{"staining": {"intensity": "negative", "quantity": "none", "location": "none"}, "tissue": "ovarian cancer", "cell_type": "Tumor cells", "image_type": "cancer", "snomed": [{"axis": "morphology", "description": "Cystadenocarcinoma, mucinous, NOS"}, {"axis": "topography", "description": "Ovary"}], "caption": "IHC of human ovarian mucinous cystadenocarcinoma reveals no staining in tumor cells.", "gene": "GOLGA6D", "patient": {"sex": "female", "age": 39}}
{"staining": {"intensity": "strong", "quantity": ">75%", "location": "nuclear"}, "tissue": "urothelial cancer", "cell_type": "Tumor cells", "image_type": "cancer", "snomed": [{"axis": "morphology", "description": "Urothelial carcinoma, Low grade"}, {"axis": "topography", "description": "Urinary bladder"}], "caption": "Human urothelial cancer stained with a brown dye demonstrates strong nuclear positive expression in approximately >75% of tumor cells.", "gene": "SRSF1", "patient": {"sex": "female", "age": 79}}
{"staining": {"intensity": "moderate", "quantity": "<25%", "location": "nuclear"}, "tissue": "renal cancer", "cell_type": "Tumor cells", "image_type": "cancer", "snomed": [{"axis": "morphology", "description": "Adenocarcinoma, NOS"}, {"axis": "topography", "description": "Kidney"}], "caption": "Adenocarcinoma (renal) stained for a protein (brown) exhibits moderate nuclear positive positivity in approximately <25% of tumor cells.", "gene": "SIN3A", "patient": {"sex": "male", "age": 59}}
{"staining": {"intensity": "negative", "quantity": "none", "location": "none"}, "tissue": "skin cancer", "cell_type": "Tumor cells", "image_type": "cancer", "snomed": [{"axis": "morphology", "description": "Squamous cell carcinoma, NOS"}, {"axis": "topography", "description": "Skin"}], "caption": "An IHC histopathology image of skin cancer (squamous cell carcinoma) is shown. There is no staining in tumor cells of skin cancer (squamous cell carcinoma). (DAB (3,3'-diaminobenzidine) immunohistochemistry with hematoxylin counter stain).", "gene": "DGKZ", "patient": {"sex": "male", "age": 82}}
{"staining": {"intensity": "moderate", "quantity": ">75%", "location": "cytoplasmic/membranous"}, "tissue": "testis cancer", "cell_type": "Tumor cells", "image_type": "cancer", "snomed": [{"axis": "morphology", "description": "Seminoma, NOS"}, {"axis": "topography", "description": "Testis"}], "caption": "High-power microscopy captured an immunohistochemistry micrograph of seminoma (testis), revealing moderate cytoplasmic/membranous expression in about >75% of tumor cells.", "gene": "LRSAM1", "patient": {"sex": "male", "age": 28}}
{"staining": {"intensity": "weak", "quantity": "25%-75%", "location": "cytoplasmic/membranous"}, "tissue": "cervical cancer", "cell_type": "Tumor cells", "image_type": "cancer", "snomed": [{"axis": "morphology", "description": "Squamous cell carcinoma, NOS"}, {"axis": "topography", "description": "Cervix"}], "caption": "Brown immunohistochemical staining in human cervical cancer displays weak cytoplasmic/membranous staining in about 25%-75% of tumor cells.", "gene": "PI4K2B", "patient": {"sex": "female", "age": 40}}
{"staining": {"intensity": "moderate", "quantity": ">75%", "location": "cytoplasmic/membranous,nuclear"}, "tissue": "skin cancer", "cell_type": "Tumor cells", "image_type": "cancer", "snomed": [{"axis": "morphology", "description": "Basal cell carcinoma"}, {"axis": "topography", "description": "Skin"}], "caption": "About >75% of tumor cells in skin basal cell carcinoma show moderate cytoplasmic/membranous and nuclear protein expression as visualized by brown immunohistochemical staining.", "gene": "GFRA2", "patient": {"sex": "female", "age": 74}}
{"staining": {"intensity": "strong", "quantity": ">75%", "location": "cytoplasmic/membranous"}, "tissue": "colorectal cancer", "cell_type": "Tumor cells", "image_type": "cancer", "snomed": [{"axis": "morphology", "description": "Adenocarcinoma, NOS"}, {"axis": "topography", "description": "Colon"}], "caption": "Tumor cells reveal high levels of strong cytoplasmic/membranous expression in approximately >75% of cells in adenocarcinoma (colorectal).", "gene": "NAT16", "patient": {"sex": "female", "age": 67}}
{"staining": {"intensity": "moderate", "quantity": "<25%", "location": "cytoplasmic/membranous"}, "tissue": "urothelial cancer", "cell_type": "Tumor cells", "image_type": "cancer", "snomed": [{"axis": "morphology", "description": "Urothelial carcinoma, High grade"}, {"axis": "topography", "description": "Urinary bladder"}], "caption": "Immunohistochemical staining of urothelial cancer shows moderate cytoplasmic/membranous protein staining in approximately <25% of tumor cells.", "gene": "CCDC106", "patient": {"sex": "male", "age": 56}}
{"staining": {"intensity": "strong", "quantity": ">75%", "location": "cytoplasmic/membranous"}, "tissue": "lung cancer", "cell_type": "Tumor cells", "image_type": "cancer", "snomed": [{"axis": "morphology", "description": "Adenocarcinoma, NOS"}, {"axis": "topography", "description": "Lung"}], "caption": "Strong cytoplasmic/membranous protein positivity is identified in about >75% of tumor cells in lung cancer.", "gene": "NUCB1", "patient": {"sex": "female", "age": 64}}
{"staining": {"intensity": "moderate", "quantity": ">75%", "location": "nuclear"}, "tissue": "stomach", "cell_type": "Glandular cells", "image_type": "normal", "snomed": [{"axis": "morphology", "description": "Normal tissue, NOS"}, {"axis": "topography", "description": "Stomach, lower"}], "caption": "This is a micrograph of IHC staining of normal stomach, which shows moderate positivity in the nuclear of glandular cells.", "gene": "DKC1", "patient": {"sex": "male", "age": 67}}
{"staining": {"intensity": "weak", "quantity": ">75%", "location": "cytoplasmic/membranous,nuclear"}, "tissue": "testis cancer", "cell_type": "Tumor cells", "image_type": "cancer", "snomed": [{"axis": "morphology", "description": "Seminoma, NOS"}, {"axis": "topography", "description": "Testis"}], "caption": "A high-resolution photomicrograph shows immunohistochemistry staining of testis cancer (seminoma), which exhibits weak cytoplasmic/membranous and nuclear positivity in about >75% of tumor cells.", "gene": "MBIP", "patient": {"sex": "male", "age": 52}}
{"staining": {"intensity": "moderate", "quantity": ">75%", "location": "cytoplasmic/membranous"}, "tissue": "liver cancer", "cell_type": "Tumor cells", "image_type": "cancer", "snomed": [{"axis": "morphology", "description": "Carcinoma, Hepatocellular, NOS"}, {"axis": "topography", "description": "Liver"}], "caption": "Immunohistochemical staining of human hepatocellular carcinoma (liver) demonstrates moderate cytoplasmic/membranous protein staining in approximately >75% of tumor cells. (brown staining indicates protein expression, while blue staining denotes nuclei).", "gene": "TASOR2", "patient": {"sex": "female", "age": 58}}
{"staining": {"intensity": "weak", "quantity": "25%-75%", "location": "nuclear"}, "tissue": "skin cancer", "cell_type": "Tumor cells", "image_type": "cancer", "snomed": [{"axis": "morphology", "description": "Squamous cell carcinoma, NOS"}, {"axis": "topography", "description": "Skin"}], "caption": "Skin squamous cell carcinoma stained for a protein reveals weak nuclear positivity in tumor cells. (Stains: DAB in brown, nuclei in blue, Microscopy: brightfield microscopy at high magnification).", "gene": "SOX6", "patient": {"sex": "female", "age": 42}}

● TASK DETAILS:
Your answer should consist only of the count of lines in the data that contain "weak".

● TASK SOLUTION:
3